Every line of the entries with the word "personalizzate" in it should be shown.

═══

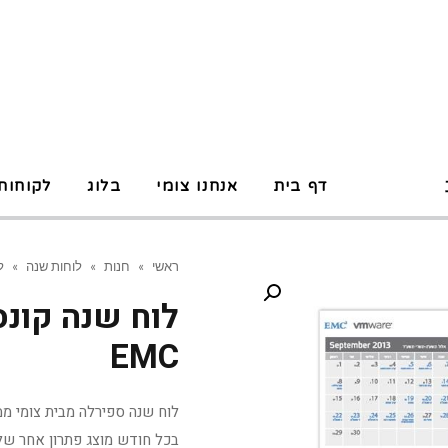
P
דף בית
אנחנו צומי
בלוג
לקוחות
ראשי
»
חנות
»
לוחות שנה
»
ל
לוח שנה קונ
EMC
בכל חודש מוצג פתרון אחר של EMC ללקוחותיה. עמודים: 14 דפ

═══

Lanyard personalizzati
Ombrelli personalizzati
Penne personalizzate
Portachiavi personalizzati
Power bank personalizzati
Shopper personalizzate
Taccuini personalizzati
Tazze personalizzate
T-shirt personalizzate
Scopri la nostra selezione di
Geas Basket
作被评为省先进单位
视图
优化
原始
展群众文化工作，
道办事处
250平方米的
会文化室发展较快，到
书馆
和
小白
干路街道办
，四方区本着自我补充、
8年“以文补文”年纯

═══

**Solved exercise**.
Penne personalizzate
Shopper personalizzate
Tazze personalizzate
T-shirt personalizzate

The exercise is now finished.